**ARBEITSAUFTRAG:** Überführe bitte sämtliche folgenden Zeilen in eine JSON-Liste von Zeichenketten, mit genau einem Eintrag je Zeile und ohne Leerzeilen.

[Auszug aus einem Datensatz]
------------------------------------

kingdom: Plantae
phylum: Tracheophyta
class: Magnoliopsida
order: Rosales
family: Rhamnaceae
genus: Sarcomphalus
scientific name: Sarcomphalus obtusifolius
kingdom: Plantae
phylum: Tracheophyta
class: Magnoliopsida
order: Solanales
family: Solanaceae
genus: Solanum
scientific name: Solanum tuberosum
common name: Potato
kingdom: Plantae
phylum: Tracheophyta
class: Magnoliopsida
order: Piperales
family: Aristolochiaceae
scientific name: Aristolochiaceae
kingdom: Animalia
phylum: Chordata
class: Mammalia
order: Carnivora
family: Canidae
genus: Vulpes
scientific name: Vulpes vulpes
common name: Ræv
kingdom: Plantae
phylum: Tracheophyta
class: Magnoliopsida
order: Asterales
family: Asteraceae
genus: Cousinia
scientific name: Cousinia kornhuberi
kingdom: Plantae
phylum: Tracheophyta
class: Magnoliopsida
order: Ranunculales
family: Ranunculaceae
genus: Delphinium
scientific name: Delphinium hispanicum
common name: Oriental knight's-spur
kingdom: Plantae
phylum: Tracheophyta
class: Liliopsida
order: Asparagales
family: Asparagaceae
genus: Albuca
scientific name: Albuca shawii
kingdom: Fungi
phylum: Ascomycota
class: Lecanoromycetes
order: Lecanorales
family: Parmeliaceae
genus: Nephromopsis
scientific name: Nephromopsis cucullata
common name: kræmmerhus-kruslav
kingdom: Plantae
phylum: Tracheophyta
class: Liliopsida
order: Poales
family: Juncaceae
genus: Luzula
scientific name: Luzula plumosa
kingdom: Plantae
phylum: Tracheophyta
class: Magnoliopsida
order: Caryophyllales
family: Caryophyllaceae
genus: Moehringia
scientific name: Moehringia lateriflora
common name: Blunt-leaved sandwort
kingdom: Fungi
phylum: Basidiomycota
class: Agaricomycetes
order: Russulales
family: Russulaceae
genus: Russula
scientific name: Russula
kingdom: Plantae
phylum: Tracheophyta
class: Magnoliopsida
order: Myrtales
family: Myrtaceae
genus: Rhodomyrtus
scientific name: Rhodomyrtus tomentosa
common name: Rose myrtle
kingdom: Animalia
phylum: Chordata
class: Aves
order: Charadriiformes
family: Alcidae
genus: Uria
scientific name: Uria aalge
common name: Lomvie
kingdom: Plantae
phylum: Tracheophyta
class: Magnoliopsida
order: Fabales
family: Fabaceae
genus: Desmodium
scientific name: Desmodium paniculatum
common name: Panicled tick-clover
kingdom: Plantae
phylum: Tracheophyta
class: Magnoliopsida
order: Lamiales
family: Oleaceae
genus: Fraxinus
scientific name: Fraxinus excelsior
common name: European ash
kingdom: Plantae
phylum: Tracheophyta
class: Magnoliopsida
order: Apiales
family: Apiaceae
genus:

------------------------------------

**SCHRIFTLICHE ANTWORT:**
[
  "kingdom: Plantae",
  "phylum: Tracheophyta",
  "class: Magnoliopsida",
  "order: Rosales",
  "family: Rhamnaceae",
  "genus: Sarcomphalus",
  "scientific name: Sarcomphalus obtusifolius",
  "kingdom: Plantae",
  "phylum: Tracheophyta",
  "class: Magnoliopsida",
  "order: Solanales",
  "family: Solanaceae",
  "genus: Solanum",
  "scientific name: Solanum tuberosum",
  "common name: Potato",
  "kingdom: Plantae",
  "phylum: Tracheophyta",
  "class: Magnoliopsida",
  "order: Piperales",
  "family: Aristolochiaceae",
  "scientific name: Aristolochiaceae",
  "kingdom: Animalia",
  "phylum: Chordata",
  "class: Mammalia",
  "order: Carnivora",
  "family: Canidae",
  "genus: Vulpes",
  "scientific name: Vulpes vulpes",
  "common name: Ræv",
  "kingdom: Plantae",
  "phylum: Tracheophyta",
  "class: Magnoliopsida",
  "order: Asterales",
  "family: Asteraceae",
  "genus: Cousinia",
  "scientific name: Cousinia kornhuberi",
  "kingdom: Plantae",
  "phylum: Tracheophyta",
  "class: Magnoliopsida",
  "order: Ranunculales",
  "family: Ranunculaceae",
  "genus: Delphinium",
  "scientific name: Delphinium hispanicum",
  "common name: Oriental knight's-spur",
  "kingdom: Plantae",
  "phylum: Tracheophyta",
  "class: Liliopsida",
  "order: Asparagales",
  "family: Asparagaceae",
  "genus: Albuca",
  "scientific name: Albuca shawii",
  "kingdom: Fungi",
  "phylum: Ascomycota",
  "class: Lecanoromycetes",
  "order: Lecanorales",
  "family: Parmeliaceae",
  "genus: Nephromopsis",
  "scientific name: Nephromopsis cucullata",
  "common name: kræmmerhus-kruslav",
  "kingdom: Plantae",
  "phylum: Tracheophyta",
  "class: Liliopsida",
  "order: Poales",
  "family: Juncaceae",
  "genus: Luzula",
  "scientific name: Luzula plumosa",
  "kingdom: Plantae",
  "phylum: Tracheophyta",
  "class: Magnoliopsida",
  "order: Caryophyllales",
  "family: Caryophyllaceae",
  "genus: Moehringia",
  "scientific name: Moehringia lateriflora",
  "common name: Blunt-leaved sandwort",
  "kingdom: Fungi",
  "phylum: Basidiomycota",
  "class: Agaricomycetes",
  "order: Russulales",
  "family: Russulaceae",
  "genus: Russula",
  "scientific name: Russula",
  "kingdom: Plantae",
  "phylum: Tracheophyta",
  "class: Magnoliopsida",
  "order: Myrtales",
  "family: Myrtaceae",
  "genus: Rhodomyrtus",
  "scientific name: Rhodomyrtus tomentosa",
  "common name: Rose myrtle",
  "kingdom: Animalia",
  "phylum: Chordata",
  "class: Aves",
  "order: Charadriiformes",
  "family: Alcidae",
  "genus: Uria",
  "scientific name: Uria aalge",
  "common name: Lomvie",
  "kingdom: Plantae",
  "phylum: Tracheophyta",
  "class: Magnoliopsida",
  "order: Fabales",
  "family: Fabaceae",
  "genus: Desmodium",
  "scientific name: Desmodium paniculatum",
  "common name: Panicled tick-clover",
  "kingdom: Plantae",
  "phylum: Tracheophyta",
  "class: Magnoliopsida",
  "order: Lamiales",
  "family: Oleaceae",
  "genus: Fraxinus",
  "scientific name: Fraxinus excelsior",
  "common name: European ash",
  "kingdom: Plantae",
  "phylum: Tracheophyta",
  "class: Magnoliopsida",
  "order: Apiales",
  "family: Apiaceae",
  "genus:"
]